In short, big data carries big potential for IT pros who would relish an opportunity to show their creativity.

Frequent Computerworld contributor Tam Harbert is a Washington, D.C.-based writer specializing in technology, business and public policy.

This version of this story was originally published in Computerworld's print edition. It was adapted from an article that appeared earlier on Computerworld.com.

Career Opportunities

Big Data Job Titles and Skills

Without conventional titles, or even standard qualifications, it's hard to know what makes someone suitable for a big data job. This listing, based on interviews with big data experts and recruiters, attempts to match up some of the most common titles with the skills required.

Data scientists: The top dogs in big data. This role is probably closest to what a 2011 McKinsey report calls "deep analytical talent." Some companies are creating high-level management positions for data scientists. Many of these people have backgrounds in math or traditional statistics. Some have experience or degrees in artificial intelligence, natural language processing or data management.

Data architects: Programmers who are good at working with messy data, disparate types of data, undefined data and lots of ambiguity. They may be people with traditional programming or business intelligence backgrounds, and they're often familiar with statistics. They need the creativity and persistence to be able to harness data in new ways to create new insights.

Data visualizers: Technologists who translate analytics into information a business can use. They harness the data and put it in context, in layman's language, exploring what the data means and how it will impact the company. They need to be able to understand and communicate with all parts of the business, including C-level executives.

Data change agents: People who drive changes in internal operations and processes based on data analytics. They may come from a Six Sigma background, but they also need the communication skills to translate jargon into terms others can understand.

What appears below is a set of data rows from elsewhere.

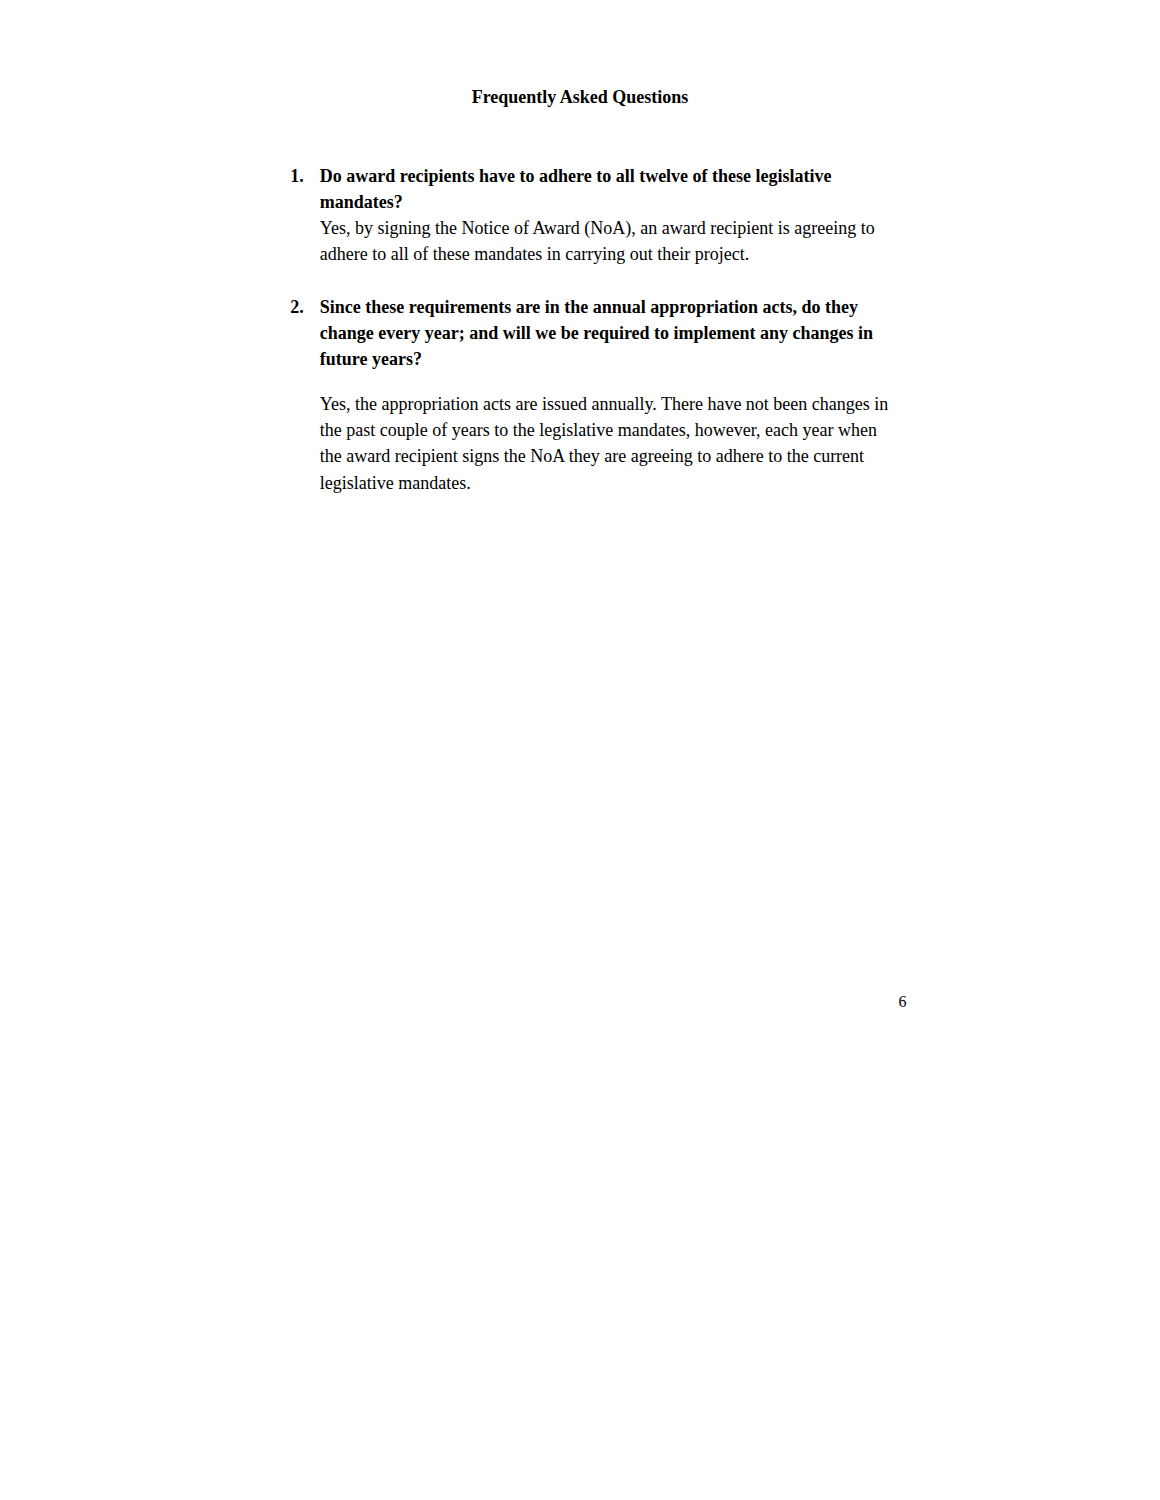Frequently Asked Questions
Do award recipients have to adhere to all twelve of these legislative mandates?
Yes, by signing the Notice of Award (NoA), an award recipient is agreeing to adhere to all of these mandates in carrying out their project.
Since these requirements are in the annual appropriation acts, do they change every year; and will we be required to implement any changes in future years?
Yes, the appropriation acts are issued annually. There have not been changes in the past couple of years to the legislative mandates, however, each year when the award recipient signs the NoA they are agreeing to adhere to the current legislative mandates.
6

Data engineers/operators: The designers, builders and managers of the big data infrastructure. They develop the architecture that helps analyze and process data in the way the business needs it. And they make sure those systems are performing smoothly.

"The people who do the best are those that have an intense curiosity," says D.J. Patil, data scientist in residence at Greylock Partners. Patil probably knows what he's talking about: Forbes magazine credits him and Cloudera founder Jeff Hammerbacher with coining the term data scientist. And earlier in his career, Patil helped develop the data science team and strategy at LinkedIn.